I get the following exception when trying to import gensim: ValueError: numpy.ndarray size changed, may indicate binary incompatibility. Expected 88 from C header, got 80 from PyObject. Not sure how i can make this work, I tried downgrading several libraries but still not achieved to make it work in Ubuntu.
Edit : works on Python 3.8.10
Hi all - We came across the same issue using gensim 3.8.3 and numpy 1.22.2
I removed numpy from requirements.txt
(it gets installed as a dependency by other packages anyway) and let pip
resolve the dependencies. That fixed the problem for us.
Gensim 3.x is not supported at this point – please upgrade to the latest version (4.1.2 currently). If something doesn't work there, report here. Thanks.
I had the same error on Python 3.8.8 and gensim 4.2.0 on Jupyter Notebook. I fixed by upgrading Numpy to 1.22.4 and restarting run time.

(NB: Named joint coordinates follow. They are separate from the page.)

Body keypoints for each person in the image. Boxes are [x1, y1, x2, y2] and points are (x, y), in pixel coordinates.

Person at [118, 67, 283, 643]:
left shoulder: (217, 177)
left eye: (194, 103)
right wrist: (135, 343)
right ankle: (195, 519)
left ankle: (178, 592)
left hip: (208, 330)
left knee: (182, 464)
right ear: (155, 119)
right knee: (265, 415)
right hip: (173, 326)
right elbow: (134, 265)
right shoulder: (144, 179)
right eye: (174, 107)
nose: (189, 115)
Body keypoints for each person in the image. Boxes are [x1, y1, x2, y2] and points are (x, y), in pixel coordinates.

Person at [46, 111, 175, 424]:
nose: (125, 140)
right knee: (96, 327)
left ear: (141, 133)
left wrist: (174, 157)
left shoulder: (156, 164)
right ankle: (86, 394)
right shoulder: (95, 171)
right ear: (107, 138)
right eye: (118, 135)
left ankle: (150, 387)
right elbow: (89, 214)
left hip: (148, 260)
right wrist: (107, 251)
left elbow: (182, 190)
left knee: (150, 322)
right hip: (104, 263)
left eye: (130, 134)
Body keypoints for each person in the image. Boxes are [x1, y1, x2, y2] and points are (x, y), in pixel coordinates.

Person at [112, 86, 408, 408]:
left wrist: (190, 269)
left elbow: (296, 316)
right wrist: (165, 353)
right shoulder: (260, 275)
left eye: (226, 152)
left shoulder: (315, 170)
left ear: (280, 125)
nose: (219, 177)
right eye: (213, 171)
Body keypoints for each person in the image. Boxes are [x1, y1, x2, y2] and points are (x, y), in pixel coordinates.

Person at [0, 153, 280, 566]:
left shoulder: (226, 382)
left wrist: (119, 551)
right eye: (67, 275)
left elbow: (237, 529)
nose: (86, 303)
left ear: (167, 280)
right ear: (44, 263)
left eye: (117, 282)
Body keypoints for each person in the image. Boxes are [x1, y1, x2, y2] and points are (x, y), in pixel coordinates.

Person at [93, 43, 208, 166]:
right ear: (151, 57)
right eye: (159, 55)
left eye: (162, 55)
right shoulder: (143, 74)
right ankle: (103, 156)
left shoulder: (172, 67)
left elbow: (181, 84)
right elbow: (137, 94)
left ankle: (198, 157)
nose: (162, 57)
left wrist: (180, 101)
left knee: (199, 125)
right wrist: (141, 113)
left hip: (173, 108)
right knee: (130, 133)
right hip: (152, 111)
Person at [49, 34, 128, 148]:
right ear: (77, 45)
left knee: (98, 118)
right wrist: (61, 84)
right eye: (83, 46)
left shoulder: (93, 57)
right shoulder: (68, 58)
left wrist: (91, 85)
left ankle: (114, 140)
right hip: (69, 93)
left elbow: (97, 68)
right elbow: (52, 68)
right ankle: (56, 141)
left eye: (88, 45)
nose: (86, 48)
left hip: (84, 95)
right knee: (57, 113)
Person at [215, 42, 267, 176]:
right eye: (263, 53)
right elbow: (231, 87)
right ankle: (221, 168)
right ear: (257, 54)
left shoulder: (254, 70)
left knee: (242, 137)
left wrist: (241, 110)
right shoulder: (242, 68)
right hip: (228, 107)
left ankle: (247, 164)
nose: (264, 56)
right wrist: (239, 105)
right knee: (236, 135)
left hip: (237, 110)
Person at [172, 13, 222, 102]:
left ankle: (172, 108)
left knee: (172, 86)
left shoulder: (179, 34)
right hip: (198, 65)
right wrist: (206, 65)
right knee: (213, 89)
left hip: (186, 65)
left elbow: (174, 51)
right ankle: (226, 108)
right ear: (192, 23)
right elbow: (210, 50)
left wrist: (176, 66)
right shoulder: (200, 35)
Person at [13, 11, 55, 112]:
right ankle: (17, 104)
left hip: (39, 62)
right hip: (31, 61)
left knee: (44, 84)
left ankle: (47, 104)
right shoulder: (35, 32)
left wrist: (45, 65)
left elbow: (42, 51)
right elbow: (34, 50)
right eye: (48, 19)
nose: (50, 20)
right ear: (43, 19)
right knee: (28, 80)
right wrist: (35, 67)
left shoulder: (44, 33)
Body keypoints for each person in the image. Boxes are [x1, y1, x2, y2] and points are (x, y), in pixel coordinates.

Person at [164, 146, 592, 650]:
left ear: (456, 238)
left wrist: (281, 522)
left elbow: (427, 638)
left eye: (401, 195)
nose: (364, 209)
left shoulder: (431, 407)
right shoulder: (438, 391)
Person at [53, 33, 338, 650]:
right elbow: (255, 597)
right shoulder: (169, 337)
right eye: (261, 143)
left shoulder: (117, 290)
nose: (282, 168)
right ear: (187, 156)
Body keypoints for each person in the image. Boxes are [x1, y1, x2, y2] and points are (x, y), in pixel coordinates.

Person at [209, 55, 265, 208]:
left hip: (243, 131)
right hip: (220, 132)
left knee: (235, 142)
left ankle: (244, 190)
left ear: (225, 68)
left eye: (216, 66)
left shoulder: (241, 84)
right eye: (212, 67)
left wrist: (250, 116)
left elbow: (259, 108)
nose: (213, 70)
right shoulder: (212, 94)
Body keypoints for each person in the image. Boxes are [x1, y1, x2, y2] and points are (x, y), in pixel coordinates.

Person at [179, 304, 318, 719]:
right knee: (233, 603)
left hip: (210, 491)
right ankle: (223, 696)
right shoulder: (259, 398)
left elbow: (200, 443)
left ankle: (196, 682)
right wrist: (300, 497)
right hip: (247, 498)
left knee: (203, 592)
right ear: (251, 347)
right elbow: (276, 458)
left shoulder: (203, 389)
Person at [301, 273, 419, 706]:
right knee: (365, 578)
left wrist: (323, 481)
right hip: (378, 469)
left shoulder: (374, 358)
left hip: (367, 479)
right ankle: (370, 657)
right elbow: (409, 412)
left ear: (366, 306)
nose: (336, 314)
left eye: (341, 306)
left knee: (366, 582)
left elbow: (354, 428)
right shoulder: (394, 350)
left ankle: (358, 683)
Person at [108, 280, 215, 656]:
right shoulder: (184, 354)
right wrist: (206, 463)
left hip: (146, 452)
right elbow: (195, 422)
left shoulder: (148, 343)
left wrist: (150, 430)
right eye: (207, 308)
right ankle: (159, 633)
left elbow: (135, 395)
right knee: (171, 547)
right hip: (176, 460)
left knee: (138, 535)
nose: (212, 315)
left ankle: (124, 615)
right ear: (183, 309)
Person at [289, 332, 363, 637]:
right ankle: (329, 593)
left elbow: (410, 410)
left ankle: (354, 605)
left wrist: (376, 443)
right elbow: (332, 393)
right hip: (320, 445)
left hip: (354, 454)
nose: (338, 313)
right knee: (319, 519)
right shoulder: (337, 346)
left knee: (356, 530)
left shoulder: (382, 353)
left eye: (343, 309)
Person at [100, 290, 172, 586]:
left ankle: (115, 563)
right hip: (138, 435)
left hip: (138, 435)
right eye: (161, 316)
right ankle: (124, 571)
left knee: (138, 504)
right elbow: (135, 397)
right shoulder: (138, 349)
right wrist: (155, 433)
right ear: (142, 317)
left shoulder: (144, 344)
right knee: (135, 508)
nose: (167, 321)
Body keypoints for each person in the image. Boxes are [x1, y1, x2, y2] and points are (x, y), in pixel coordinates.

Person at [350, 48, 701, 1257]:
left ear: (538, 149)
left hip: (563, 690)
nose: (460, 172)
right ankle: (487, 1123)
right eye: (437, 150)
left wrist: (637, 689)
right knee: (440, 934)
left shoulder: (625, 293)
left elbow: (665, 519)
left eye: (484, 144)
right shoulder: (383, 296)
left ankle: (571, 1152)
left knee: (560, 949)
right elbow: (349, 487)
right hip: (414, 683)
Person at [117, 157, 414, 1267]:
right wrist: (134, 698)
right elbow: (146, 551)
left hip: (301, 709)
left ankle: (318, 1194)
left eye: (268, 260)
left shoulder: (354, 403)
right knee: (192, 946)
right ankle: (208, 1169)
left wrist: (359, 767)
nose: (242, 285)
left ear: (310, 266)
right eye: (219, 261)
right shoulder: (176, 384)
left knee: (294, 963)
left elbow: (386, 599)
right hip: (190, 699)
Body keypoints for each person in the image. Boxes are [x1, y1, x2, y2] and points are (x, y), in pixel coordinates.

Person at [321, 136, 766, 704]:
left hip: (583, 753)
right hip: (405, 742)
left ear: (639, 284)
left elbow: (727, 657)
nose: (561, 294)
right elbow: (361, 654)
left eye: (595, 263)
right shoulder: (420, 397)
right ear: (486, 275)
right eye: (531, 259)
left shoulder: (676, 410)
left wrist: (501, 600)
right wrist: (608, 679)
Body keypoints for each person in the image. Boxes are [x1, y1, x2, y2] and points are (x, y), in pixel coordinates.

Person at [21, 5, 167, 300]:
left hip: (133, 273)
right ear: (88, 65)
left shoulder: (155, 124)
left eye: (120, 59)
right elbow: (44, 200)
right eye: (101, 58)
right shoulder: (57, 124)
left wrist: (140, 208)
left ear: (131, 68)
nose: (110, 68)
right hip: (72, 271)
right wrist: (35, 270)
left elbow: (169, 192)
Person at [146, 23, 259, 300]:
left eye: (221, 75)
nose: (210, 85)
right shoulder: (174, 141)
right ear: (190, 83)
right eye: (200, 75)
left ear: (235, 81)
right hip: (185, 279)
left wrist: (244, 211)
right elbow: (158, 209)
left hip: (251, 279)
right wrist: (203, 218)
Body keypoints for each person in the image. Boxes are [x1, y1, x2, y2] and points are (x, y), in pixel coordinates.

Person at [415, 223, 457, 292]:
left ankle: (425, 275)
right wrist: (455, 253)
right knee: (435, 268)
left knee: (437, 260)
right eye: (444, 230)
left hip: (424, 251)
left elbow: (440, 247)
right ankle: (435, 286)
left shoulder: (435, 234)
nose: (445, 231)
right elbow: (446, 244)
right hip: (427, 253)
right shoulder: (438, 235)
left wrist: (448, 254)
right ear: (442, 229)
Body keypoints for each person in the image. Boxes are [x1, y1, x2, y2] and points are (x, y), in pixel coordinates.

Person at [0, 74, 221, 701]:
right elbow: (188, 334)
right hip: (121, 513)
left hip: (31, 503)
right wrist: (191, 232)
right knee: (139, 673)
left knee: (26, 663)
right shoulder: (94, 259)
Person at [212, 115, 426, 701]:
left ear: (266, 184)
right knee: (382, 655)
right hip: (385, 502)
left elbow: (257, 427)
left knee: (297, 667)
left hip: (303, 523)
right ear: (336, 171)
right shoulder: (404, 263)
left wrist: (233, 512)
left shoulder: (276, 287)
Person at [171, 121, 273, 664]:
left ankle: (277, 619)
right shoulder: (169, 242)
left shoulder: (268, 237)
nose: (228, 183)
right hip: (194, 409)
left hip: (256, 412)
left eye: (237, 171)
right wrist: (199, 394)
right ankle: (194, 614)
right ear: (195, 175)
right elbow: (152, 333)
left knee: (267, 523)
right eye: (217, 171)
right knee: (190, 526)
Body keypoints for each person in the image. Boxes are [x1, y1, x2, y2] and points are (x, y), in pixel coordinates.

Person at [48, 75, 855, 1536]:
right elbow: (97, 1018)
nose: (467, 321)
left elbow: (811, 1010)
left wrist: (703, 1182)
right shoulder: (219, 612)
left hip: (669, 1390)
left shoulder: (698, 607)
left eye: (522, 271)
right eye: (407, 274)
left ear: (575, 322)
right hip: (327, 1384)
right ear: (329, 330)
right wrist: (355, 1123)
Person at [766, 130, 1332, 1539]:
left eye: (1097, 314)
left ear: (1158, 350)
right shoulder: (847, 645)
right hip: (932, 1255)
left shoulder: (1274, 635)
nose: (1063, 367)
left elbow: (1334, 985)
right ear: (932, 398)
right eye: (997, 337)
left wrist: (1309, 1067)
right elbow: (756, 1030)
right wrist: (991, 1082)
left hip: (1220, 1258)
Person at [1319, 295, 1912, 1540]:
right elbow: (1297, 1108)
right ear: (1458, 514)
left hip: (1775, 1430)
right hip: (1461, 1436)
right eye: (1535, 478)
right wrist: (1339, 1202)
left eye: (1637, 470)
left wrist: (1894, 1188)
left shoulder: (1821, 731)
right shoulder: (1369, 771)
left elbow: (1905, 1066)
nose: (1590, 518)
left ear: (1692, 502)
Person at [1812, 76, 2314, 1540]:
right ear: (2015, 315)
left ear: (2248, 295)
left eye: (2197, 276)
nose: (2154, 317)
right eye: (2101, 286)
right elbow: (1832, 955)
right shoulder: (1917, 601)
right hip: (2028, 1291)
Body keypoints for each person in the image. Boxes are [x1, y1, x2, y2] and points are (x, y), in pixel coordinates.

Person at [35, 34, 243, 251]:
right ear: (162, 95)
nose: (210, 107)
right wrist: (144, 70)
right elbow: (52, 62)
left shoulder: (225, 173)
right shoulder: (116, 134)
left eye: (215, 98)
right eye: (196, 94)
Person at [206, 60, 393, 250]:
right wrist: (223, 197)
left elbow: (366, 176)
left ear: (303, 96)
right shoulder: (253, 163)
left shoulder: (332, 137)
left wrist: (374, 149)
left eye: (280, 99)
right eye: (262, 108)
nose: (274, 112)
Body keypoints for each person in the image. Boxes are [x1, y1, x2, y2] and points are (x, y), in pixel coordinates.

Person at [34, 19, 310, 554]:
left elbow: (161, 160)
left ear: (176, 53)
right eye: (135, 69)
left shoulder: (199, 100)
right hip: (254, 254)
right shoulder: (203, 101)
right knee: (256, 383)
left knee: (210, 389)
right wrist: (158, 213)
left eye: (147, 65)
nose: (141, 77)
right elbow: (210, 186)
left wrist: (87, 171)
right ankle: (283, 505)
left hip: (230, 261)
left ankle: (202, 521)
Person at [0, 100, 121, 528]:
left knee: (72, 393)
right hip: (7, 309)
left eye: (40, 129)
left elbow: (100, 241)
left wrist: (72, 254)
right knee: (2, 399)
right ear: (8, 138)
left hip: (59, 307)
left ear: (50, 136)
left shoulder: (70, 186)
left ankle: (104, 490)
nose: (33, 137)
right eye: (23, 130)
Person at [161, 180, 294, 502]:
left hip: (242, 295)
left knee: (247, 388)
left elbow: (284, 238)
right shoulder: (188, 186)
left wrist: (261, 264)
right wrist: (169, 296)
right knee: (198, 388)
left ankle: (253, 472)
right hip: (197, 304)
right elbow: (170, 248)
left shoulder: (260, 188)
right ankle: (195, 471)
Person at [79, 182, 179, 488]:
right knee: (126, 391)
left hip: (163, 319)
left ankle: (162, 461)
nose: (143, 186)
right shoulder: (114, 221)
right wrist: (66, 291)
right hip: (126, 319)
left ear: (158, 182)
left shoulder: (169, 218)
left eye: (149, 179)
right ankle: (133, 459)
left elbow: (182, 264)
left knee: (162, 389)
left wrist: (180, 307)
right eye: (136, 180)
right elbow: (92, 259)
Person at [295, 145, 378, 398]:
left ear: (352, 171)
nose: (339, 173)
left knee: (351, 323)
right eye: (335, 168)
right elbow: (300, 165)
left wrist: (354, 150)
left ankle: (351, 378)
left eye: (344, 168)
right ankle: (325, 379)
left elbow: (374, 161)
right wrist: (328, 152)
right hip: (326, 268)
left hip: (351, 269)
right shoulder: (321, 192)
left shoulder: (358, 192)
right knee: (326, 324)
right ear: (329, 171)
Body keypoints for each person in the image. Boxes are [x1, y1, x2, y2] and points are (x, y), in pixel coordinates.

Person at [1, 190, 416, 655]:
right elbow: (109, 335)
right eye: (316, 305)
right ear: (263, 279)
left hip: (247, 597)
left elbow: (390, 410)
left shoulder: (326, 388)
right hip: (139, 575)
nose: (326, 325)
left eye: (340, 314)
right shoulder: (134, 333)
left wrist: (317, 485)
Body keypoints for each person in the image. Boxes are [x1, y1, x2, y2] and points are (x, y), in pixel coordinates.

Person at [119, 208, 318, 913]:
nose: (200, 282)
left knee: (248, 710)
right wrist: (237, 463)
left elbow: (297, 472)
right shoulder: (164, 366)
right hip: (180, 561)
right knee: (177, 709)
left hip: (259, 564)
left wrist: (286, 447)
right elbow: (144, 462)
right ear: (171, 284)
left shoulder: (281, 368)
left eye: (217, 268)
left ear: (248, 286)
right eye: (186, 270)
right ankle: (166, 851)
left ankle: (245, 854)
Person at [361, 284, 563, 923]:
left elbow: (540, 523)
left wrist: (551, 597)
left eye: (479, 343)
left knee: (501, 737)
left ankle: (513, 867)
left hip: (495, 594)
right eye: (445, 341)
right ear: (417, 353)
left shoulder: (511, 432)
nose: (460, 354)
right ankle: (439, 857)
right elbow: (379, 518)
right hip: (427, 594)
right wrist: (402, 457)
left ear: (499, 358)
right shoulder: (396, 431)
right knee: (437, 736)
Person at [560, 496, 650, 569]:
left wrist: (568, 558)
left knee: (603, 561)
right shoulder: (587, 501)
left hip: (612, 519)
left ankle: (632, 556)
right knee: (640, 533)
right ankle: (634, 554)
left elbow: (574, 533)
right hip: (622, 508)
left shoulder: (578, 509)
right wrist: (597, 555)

I am on Python 3.10.7, gensim 4.3.1, and Numpy 1.24.1 getting this error when running
import gensim.downloader as api
api.info("text8")
Hi there, I am using poetry, and installing the latest gensim forced a downgrade to numpy 1.26.4 from 2.1.2
This breaks some other things that were expecting numpy 2 (of course it's the other offending package for not properly specifying only numpy 2) but still, should gensim be officially depending on numpy 2 or not?
Hi,
I was trying to run script that I created some time ago on Python 3.6.5 and it seems to don't work anymore. I can't import the library. Upgrading numpy didn't help. Can I ask for a solution to this problem?
Best regards, Norbert